Note that the GBuffer is rather large (which i have to optimize). I tested the performance by only writing to 4 attachments at once (all of them 32 bit buffers) as well as a 32 bit depth buffer.
It takes 0.4 ms to render the (rather simple) geometry. (Which might not seem a lot but if you want to cram all your rendering into a timespan of 16.6 ms, then spending 0.4ms on a “basic” mesh is a lot imho. This gets worse the more attachments you add.)

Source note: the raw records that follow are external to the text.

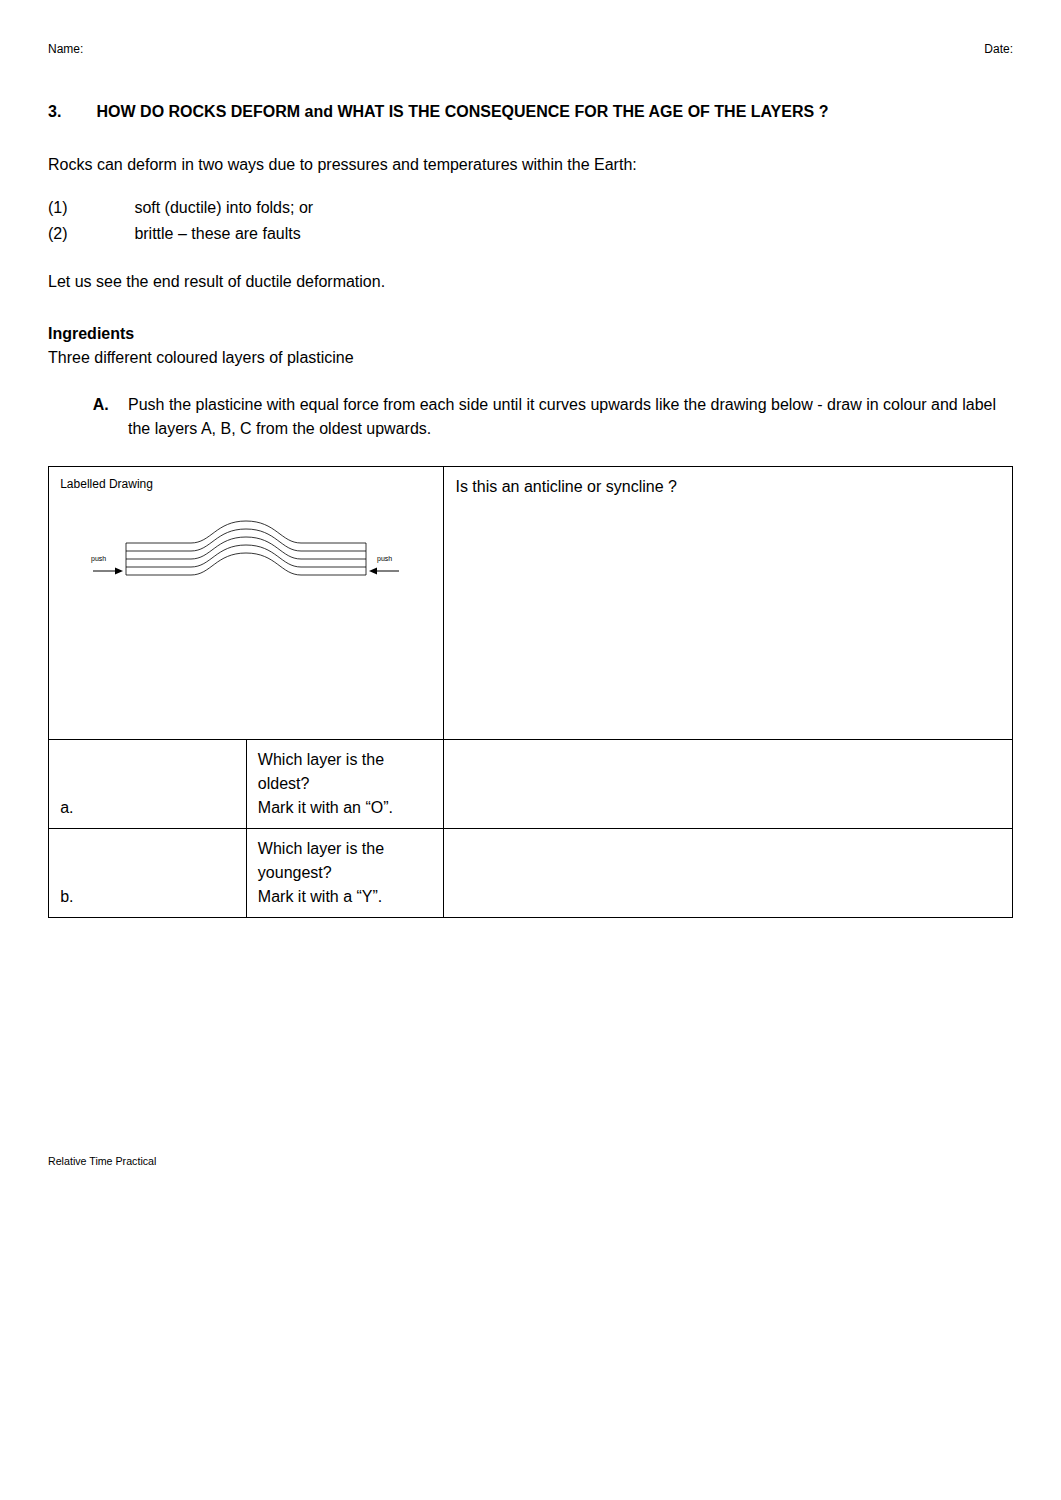Name: Date:
3. HOW DO ROCKS DEFORM and WHAT IS THE CONSEQUENCE FOR THE AGE OF THE LAYERS ?
Rocks can deform in two ways due to pressures and temperatures within the Earth:
(1) soft (ductile) into folds; or
(2) brittle – these are faults
Let us see the end result of ductile deformation.
Ingredients
Three different coloured layers of plasticine
A. Push the plasticine with equal force from each side until it curves upwards like the drawing below - draw in colour and label the layers A, B, C from the oldest upwards.
| Labelled Drawing push push | Is this an anticline or syncline ? |
| a. | Which layer is the oldest? Mark it with an “O”. | |
| b. | Which layer is the youngest? Mark it with a “Y”. | |
Relative Time Practical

Accessing all attachments in the shader takes 0.8 ms.
This is the shader:
#version 450
#include "normalCompression.glsl"
#include "normalFilter.glsl"
layout(binding = 1) uniform sampler2D sAlbedo;
layout(binding = 2) uniform sampler2D sNormal;
layout(binding = 3) uniform sampler2D sMetal;
layout(binding = 4) uniform sampler2D sRoughness;
layout(binding = 5) uniform sampler2D sEmissive;
layout(binding = 6) uniform sampler2D sAo;
layout(binding = 7) uniform sampler2D sShadow;
layout(location = 0) in vec3 fragColor;
layout(location = 1) in vec2 vTexcoord;
layout(location = 2) in vec3 vNormal;
layout(location = 3) in vec3 vModelViewPosition;
layout(location = 4) in vec2 fragTexCoordLightmap;
layout(location = 5) in float emissionMultiplier;
layout(location = 6) in mat3 tangentToWorldMatrix;
layout (location = 0) out vec4 gAlbedo;//32 bit RGBA8
layout (location = 1) out vec2 gNormal;//32 bit R16G16
layout (location = 2) out vec2 gNomalGeometry;//32 bit R16G16
layout (location = 3) out vec2 gNormalClearcoat;//32 bit R16G16
layout (location = 4) out vec4 gMetallicRoughness;
layout (location = 5) out vec3 gEmissive;
layout (location = 6) out float gShadow;
void main() {
gAlbedo = texture(sAlbedo, vTexcoord) * vec4(fragColor.rgb,1.0);
vec3 normal = filterNormalMap(sNormal, vTexcoord);
gNormal.xy = normalEncode(normal * tangentToWorldMatrix);
gNomalGeometry.xy = normalEncode(normalize(vNormal));
gNormalClearcoat = gNomalGeometry;
//ignore other attachments to test write performance on only 4 of them.
}
Pictures: (Note that only the floor/grid hightlighted in wireframe is rendered.)
So has anyone an idea/input as to where i could look for the cause? Is this simply the performance level that i can expect of a GTX 1060 or is this likely caused by aggressive synchronisation on my part?